Le paysage politique espagnol transformé
Le succès de nouveaux mouvements, Podemos à gauche et Ciudadanos dans le camp libéral, aux élections municipales et régionales de dimanche a changé la donne en Espagne. Si le gouvernement du Premier ministre Mariano Rajoy ne change pas radicalement de cap, il perdra dans la foulée les législatives prévues à l'automne, mettent en garde les commentateurs. D'autres regrettent que les électeurs sanctionnent Rajoy pour les réformes qu'il a mises en place.
Rajoy sanctionné pour ses réformes
Si le Parti populaire conservateur du Premier ministre espagnol Mariano Rajoy est devenu première formation dans le cadre des élections municipales de dimanche avec 26 pour cent des voix, le score qu'il a enregistré est le plus faible depuis 20 ans. Cette dure sanction illustre le sort réservé aux politiques qui ont le courage d'imposer des réformes impopulaires, regrette le journal économique libéral Il Sole 24 Ore : "Trop peu d'hommes politiques osent prendre des mesures impopulaires en Europe. Le Premier ministre espagnol pourrait, à l'instar du chancelier allemand Gerhard Schröder, en faire les frais aux législatives d'automne et voir ses adversaires profiter des fruits de ses réformes. L'auteur de la principale réforme du système social allemand d'après-guerre avait perdu les élections en 2005 en raison du train de réformes qu'il avait mis en place, appelé Agenda 2010. Le gouvernement Rajoy a pris des mesures comparables. … Si le Parti populaire était éliminé à l'automne, Pablo Iglesias et ses acolytes pourraient s'estimer heureux : quelqu'un d'autre s'est déjà chargé de faire le sale boulot à leur place."
Le gouvernement espagnol doit rectifier le tir
Après la défaite électorale de dimanche, plusieurs leaders conservateurs régionaux du Partido Popular (PP) ont annoncé leur démission pour céder la place à la relève.
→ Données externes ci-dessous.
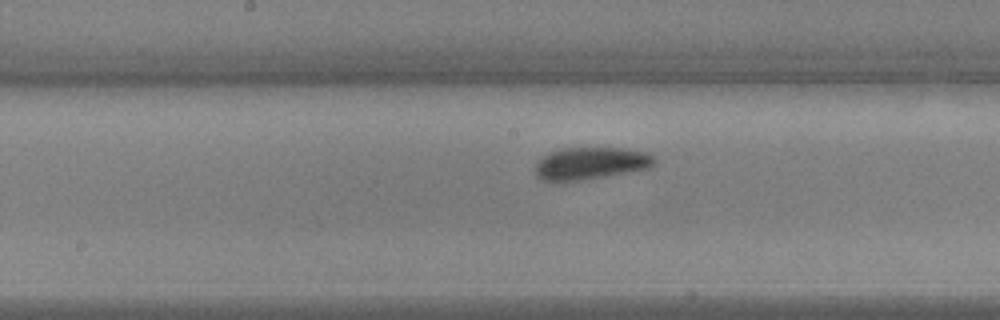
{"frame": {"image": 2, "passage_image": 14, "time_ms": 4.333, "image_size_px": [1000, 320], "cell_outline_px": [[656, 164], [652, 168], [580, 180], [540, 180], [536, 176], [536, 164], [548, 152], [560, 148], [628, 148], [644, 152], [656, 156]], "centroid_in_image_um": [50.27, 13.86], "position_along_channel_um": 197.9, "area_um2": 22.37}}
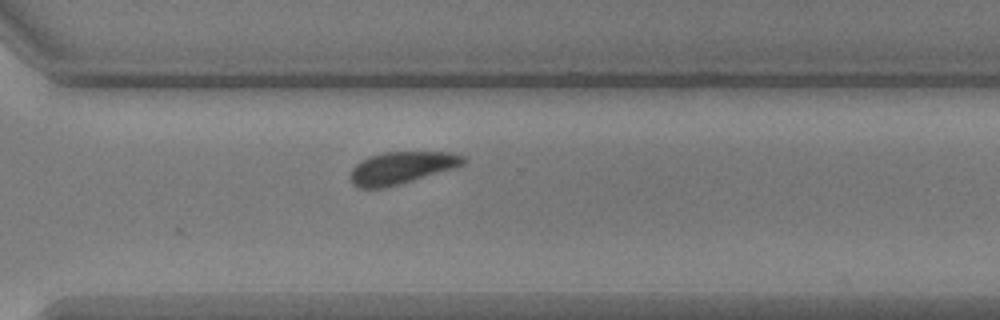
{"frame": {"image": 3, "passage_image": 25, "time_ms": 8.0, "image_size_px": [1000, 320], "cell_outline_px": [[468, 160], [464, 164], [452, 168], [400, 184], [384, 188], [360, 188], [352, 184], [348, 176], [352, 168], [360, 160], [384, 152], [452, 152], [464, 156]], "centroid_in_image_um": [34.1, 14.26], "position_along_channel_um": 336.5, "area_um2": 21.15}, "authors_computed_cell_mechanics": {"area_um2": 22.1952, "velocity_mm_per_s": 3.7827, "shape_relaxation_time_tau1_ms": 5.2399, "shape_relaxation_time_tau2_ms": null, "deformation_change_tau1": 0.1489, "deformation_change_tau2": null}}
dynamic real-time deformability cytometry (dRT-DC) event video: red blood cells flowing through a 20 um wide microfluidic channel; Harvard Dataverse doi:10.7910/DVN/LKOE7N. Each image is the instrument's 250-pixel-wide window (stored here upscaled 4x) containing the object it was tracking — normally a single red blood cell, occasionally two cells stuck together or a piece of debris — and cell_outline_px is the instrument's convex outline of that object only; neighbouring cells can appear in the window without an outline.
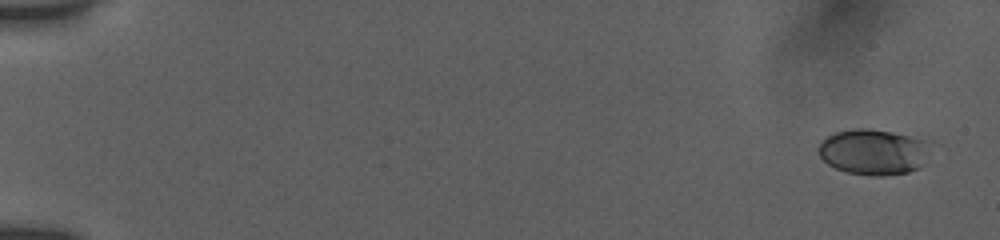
{"species": "human", "species_latin": "Homo sapiens", "temperature_condition": "room temperature", "stored_images_in_passage": 56, "camera_frame_rate_fps": 3000, "um_per_image_px": 0.085, "donor": {"sex": "female"}, "frame": {"image": 1, "passage_image": 3, "time_ms": 0.667, "image_size_px": [1000, 240], "cell_outline_px": [[924, 140], [920, 168], [908, 172], [880, 176], [872, 176], [848, 172], [836, 168], [828, 164], [820, 156], [816, 148], [828, 136], [836, 132], [856, 128], [868, 128], [892, 132]], "centroid_in_image_um": [74.11, 12.91], "position_along_channel_um": 10.9, "area_um2": 28.78}}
Le Premier ministre Mariano Rajoy devrait lui aussi envisager son départ, estime le quotidien de centre-gauche El País : "Bien que son parti ait perdu 2,4 millions de voix aux élections, Mariano Rajoy est bien décidé à continuer sur sa lancée tête baissée. Une attitude qui ne restera pas sans conséquences, comme l'illustrent les critiques qui fusent dans les rangs de son propre parti. … L'élite politique doit réfléchir aux revendications des centres urbains les plus peuplés et les plus dynamiques d'Espagne et cesser de dénigrer les nouveaux mouvements, sous prétexte que les partis nés 'il y a une demi-heure' ne mériteraient pas notre attention. Au lieu de ne pas en démordre, Rajoy devrait se rendre compte que ce n'est pas en fermant les yeux qu'un automobiliste empêche un accident."
Les nouveaux partis doivent faire leurs preuves
Suite à leurs succès électoraux, les partis contestataires Podemos et Ciudadanos vont devoir démontrer leur volonté et leur capacité de mener une politique constructive, estime le quotidien conservateur Financial Times : "Les partis espagnols doivent se faire à l'idée que le paysage de la politique intérieure devient de plus en plus complexe. Le pays se prépare à des élections législatives qui ne permettront probablement pas de dégager des majorités nettes. C'est pourquoi tous les partis, les anciens comme les nouveaux, doivent faire preuve de maturité dans leurs rapports les uns aux autres. Podemos et Ciudadanos, dans leur rôle de faiseurs de roi potentiels, vont devoir choisir leur camp : celui de parti au pouvoir dont la responsabilité est engagée, ou celui de simple mouvement contestataire. ... Espérons que le morcellement politique en Espagne ne produira pas un immobilisme qui compromettra les précieux acquis économiques de ces derniers temps."
Ne pas ignorer les électeurs en colère
En Espagne et dans toute l'Europe, les partis politiques traditionnels ne devraient pas prendre à la légère les réussites des partis contestataires, préconise le quotidien de centre-gauche Le Monde : "La victoire de Syriza en Grèce, l'effondrement du Labour en Grande-Bretagne, la montée du Front national en France et maintenant l'ascension de Podemos en Espagne vont au-delà du rejet de l'austérité. Avec des ressorts différents – il faut d'ailleurs rendre hommage aux antisystème espagnols de n'avoir jamais cédé à la xénophobie du FN ou du UKIP – ils sont l'expression d'un puissant courant de contestation de nos systèmes politiques. M. Rajoy a visiblement choisi de l'ignorer. Il a tort. Lui et l'ensemble des dirigeants européens feraient bien d'examiner de très près ces urnes de la colère."